Sabine Weyand: Europas enttäuschte Unterhändlerin

11

Wenn Bilder die Wahrheit sagen, dann hat Sabine Weyand kürzlich gelitten. Auf dem Gruppenfoto zum Abschluss des Zolldeals auf Donald Trumps Golfplatz in Schottland brachte es die deutsche EU-Spitzenbeamtin nicht fertig, den feixenden Mitgliedern der US-Delegation freundlich zu begegnen. Weyand blickte grimmig, genauso wie die anderen EU-Beamten und anders als ihre Chefs, die routiniert dauerlächelnde Kommissionspräsidentin Ursula von der Leyen und der grinsende Handelskommissar Maros Šefčovič.

Weyand leitet seit 2019 die Generaldirektion Handel in der EU-Kommission. Sie ist damit eine der sprichwörtlichen Brüsseler Beamten, die in Deutschland niemand kennt, die aber mehr Einfluss haben als mancher Bundesminister. Als Chefin der Handelsabteilung war sie die ranghöchste EU-Beamtin unter Šefčovič, der die politischen Gespräche mit US-Handelsminister Howard Lutnick führte. Eine ähnliche Funktion hatte Weyand schon einmal. Von 2016 bis 2019 war sie die Stellvertreterin des EU-Chefunterhändlers Michel Barnier in den Brexit-Gesprächen. In beiden Fällen war Weyand die Frau für die zeitraubenden, anstrengenden Details.

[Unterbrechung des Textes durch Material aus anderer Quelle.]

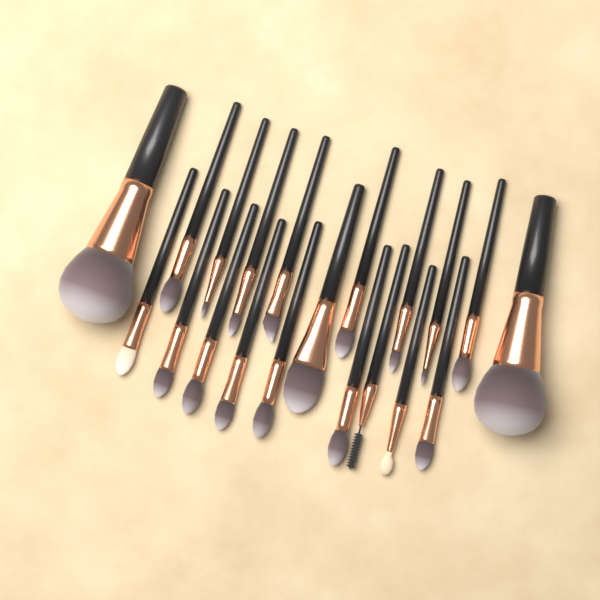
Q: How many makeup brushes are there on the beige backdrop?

Über jeden fachlichen Zweifel erhaben

Barnier und sein Team wurden damals allenthalben gelobt. Den Handelsdeal mit den USA kann die Freihändlerin Weyand dagegen beim besten Willen nicht als Erfolg einstufen. Was lief damals gut, was jetzt schlecht lief? Machte einfach Trump in seiner Unberechenbarkeit den Unterschied? Die Gespräche sind aus einem zweiten Grund schwer vergleichbar. Während der damalige Kommissionschef Jean-Claude Juncker dem Profi Barnier und dessen Team weitgehend freie Hand ließ, behielt von der Leyen die Gespräche mit den Amerikanern recht eng an der Brust. Weyands Spielraum war weit geringer als in den Brexit-Gesprächen.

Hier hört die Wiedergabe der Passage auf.